Sunday, April 3, 2011

Machinists 1942

In the year 1942 may father had a Machine shop in our Basement. There was a war on and we mad aircraft parts for the Glen L Martin corporation which was later Martin Marrietta and still later Gruman Martin Marietta. My Brother was serving his machinist apprentice ship at Bethlehem Steel Company. When he finished his four years he went into the Navy as a Machinist Mate.  All of us kids worked some in the shop and made a little spending money.  My father worked part time at home and full time as a machinist at Bell Telephone. The Government froze him in his job for the duration of the war so he was not able to work full time at home.  It was possible to go to prison for leaving your job.  At the very least if a man were young enough he would be drafted into the service.  No one complained as most thought it was their patriotic duty to work at their defence job as they were called. Everyone was required to work six days a week and got paid time and a half for Saturday. Everyone had a big bank account as there was not much you could buy with the money.  At the end of the war everyone bought a new house and a new car.    
The narration on this video is a bit hokey but it was made for school children. Still for any who are interested in the machinist trade this may be interesting.

Saturday, April 2, 2011

Sailing Ships and Sailing Men

As a boy in the 1930's, I knew sailors. Most came home and swore off sailing ships for ever.
Drawn to a wild Baltimore waterfront life, they blew their wages on booze, women and gambling. They were shanghaied or signed onto a ship just to have a home for a time. It was not the sea they were drawn to, but instead, family.
A man, known to do his share high up on the yard arms, had respect.
On land, they were lowly and even tramps. Upon the sea, each a respected seamen!
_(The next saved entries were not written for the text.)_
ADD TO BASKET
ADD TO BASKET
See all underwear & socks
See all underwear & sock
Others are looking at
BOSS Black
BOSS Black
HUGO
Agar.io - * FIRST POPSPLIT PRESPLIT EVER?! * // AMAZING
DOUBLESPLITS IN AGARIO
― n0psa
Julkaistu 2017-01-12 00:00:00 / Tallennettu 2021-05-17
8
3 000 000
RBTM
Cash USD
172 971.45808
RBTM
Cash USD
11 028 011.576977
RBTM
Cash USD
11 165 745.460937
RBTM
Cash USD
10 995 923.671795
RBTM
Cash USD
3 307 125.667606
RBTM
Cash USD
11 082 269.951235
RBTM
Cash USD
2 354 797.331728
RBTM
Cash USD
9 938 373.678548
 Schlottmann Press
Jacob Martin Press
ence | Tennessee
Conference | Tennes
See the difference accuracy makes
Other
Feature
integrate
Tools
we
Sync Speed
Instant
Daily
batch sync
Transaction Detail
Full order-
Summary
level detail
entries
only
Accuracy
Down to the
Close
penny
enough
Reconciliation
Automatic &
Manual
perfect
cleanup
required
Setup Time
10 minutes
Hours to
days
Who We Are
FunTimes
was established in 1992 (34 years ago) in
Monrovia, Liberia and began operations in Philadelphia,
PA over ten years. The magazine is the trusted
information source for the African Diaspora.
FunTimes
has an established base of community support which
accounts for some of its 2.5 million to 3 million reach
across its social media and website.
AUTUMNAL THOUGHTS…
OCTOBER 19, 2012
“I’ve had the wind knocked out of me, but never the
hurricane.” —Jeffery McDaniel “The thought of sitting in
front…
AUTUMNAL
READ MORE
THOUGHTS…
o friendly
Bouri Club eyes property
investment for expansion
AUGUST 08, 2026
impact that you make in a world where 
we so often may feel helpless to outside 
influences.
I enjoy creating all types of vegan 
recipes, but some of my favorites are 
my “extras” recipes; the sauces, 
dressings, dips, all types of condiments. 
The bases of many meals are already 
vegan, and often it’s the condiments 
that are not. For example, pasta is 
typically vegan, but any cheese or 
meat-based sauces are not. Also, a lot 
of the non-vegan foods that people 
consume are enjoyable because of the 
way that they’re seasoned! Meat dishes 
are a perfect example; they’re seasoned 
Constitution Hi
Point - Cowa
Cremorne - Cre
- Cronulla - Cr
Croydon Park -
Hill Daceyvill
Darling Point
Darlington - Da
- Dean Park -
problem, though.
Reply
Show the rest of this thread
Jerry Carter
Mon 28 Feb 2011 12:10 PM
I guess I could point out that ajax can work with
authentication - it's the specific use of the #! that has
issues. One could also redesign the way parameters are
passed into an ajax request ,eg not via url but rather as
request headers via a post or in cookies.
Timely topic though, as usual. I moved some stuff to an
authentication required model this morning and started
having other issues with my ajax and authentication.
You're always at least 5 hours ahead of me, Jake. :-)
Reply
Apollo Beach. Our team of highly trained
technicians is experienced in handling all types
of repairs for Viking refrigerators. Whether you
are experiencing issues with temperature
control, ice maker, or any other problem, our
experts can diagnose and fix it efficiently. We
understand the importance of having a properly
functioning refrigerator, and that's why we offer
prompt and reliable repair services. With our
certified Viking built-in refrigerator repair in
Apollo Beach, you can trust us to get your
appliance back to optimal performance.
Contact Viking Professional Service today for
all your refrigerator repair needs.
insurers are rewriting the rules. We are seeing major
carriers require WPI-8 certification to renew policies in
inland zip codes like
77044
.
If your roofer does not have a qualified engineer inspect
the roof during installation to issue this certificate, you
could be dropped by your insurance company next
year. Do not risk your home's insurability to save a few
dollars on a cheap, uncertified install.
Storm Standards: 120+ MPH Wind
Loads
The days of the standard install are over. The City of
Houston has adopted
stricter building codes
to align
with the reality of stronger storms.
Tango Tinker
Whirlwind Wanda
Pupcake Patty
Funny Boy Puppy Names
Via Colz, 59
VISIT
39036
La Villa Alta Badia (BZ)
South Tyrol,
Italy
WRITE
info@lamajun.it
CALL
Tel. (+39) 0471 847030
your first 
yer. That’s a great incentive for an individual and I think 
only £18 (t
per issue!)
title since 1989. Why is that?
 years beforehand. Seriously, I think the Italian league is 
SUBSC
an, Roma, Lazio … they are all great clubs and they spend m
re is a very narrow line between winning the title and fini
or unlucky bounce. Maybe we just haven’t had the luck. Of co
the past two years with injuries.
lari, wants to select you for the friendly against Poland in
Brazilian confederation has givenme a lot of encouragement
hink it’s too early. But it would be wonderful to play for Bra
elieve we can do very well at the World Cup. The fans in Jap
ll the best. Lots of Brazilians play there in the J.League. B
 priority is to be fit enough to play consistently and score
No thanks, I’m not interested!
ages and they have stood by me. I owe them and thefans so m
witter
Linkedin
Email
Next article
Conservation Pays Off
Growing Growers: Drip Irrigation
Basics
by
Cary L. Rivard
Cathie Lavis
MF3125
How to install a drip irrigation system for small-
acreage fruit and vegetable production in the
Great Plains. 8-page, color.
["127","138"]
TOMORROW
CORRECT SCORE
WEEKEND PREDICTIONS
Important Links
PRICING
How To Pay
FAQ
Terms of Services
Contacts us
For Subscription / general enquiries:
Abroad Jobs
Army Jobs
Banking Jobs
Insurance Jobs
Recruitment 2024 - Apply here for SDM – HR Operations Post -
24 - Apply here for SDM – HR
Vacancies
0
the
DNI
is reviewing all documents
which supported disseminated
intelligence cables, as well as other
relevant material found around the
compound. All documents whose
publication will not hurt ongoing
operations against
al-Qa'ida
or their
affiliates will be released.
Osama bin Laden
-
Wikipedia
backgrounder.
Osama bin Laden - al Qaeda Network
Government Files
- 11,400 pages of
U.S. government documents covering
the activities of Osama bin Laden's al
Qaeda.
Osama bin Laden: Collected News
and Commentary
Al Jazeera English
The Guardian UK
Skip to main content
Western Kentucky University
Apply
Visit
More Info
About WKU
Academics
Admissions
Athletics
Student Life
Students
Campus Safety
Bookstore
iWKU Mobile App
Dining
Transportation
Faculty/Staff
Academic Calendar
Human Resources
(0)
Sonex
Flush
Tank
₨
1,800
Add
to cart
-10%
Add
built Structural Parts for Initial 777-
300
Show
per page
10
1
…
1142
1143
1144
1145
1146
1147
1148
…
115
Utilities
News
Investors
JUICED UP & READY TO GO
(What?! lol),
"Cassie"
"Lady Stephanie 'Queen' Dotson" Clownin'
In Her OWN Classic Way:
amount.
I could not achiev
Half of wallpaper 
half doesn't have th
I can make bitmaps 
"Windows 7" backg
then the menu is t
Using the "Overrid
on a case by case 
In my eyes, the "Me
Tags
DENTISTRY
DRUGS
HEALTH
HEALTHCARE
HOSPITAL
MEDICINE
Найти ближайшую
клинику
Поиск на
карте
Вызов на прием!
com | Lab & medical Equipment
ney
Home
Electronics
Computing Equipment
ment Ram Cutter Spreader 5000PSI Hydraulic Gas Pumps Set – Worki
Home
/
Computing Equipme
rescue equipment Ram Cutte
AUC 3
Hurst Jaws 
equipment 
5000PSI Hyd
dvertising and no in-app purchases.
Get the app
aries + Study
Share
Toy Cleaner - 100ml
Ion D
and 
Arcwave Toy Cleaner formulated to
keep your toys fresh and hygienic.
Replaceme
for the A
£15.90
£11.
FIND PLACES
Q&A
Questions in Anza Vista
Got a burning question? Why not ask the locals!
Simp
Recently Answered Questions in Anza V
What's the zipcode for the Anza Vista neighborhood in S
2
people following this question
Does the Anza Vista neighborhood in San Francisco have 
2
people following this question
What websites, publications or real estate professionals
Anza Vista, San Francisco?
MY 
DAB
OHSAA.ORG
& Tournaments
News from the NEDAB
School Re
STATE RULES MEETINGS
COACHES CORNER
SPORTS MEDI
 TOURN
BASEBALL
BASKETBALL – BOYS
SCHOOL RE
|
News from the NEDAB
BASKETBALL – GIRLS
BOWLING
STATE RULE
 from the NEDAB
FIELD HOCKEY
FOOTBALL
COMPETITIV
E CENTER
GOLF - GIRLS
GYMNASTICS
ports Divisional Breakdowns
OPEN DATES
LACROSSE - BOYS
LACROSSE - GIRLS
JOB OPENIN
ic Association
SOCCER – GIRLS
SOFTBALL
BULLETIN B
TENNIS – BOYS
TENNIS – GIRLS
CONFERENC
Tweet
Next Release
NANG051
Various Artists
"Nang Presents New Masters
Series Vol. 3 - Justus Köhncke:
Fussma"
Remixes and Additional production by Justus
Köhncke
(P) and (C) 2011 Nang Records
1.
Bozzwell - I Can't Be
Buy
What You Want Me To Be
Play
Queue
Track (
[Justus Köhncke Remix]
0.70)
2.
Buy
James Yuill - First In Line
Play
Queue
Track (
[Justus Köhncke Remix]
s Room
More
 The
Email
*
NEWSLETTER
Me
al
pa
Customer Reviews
To stand his watch, furl canvas in rain and sleet then lend a hand on the bitter end of a sheet a new boy on board rose to man and mate.
Good people these, though not in a way most of us would recognise.
Among us modern sailboat sailors we may swagger and tell of hanging on with one hand and reefing a flogging sail with the other.
You could with effort, drag the same story from these square rig sailors, though they wouldn't say they were high in the air above mountainous waves reefing and tying as they rounded the notorious capes, driven by snowy squalls. To be 200 ft in the air in gale winds with a sails snapping and booming making every attempt to throw the watch to deck. Cut from heavy cloth, these men who worked, lived and died at sea.
A seaman I knew and was influenced by, was a Mr. Outabridge who fell from the main yard cracking his skull. He supervise the repair of it and inspired the character Doc in the Novel, Of Mooncursers and Other Spun Yarns By Douglas G. Pollard Sr. on sale @ Lulu.com .
My mothers brother Talmage Williams right after World War one was shanghaied aboard a sailing ship in to the far east. After a two year stint when his ship had not made a U.S. Port. He signed aboard a steam ship to Baltimore. Left in port at Tripoli where he had gotten drunk and spent a couple weeks in jail for getting into a bar room brawl. That was his last duty under sail. Arriving home he lost his seaman's papers for a year for jumping ship. During world war two he stayed at sea almost constantly. He made the one and only Mermanske run through the North Sea hauling gasoline. They were close on the German coast and suffered bombings for several days. Talmage said they watch ships burning in the distance every night and all hands fully expected to die on that trip. IT was by luck that they were not attacked by German dive Bombers.
To find men like these today you have to look to our men fighting on the sands of the middle east. So, every Generation has it's men.